Smart power meters are, in theory, supposed to help with everything from electric vehicle adoption (low electricity rates encourage people to charge up at specific times) to bringing more renewable energy on the grid (pricing will vary based on when it is available). But smart meter implementation hinges on the idea that consumers actually understand their electricity use. According to a new survey, they don’t.
It’s not news that smart meter customers don’t yet care enough to obsessively track their electricity use—that’s presumably why both Google PowerMeter and are going by the wayside. But a lack of interest isn’t the problem; it’s a lack of understanding.
IBM’s survey of over 10,000 people in 15 countries revealed that 30% of people surveyed don’t know what the term "dollar per kwh" means (or the equivalent in their country), over 60% of people don’t know what a smart grid or smart meter is, and over half don’t know if their utility has a clean energy program. If customers don’t even know how they’re paying for electricity, it’s difficult to use smart meters to save.

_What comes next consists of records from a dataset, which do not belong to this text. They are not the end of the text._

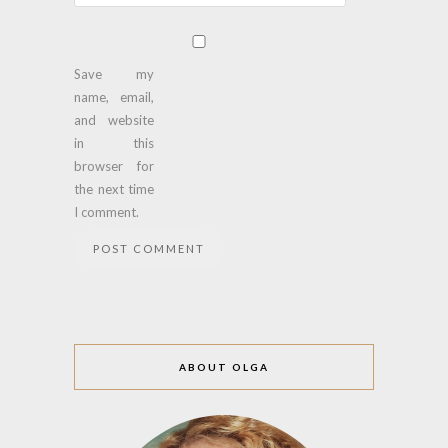
Save my
name, email,
and website
in this
browser for
the next time
I comment.
ABOUT OLGA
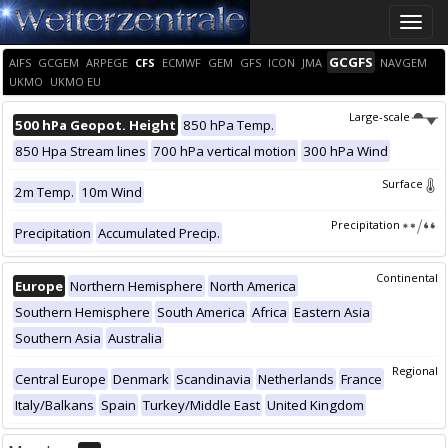
Toggle
naviga
GCGFS
AIFS
GCGEM
ARPEGE
CFS
ECMWF
GEM
GFS
ICON
JMA
NAVGEM
UKMO
UKMO EU
Large-scale
500 hPa Geopot. Height
850 hPa Temp.
850 Hpa Stream lines
700 hPa vertical motion
300 hPa Wind
Surface
2m Temp.
10m Wind
Precipitation
Precipitation
Accumulated Precip.
Continental
Europe
Northern Hemisphere
North America
Southern Hemisphere
South America
Africa
Eastern Asia
Southern Asia
Australia
Regional
Central Europe
Denmark
Scandinavia
Netherlands
France
Italy/Balkans
Spain
Turkey/Middle East
United Kingdom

And here’s the thing: IBM’s survey found that 61% of people who are familiar with energy technology and pricing have a favorable view of smart metering, while only 43% of people with minimal knowledge view smart grid technologies in a positive light. Once people understand what the technology does, they think highly of it—and once that happens, it becomes more likely that they will pay attention to variable electricity pricing. Because who doesn’t want to save a couple bucks by running the dishwasher at an off-peak hour?
Some utilities have better smart grid education than others. When a smart meter was installed in my building in San Francisco, a PG&E representative knocked on my door to tell me what was going on. The utility also sent me a pamphlet explaining the intricacies of having a smart meter, and a company website provides even more detailed information. Just offering these simple educational tools could help people who don’t know how smart metering works. Communication is key, and without it, utility efforts to roll out millions of smart meters will all be for naught.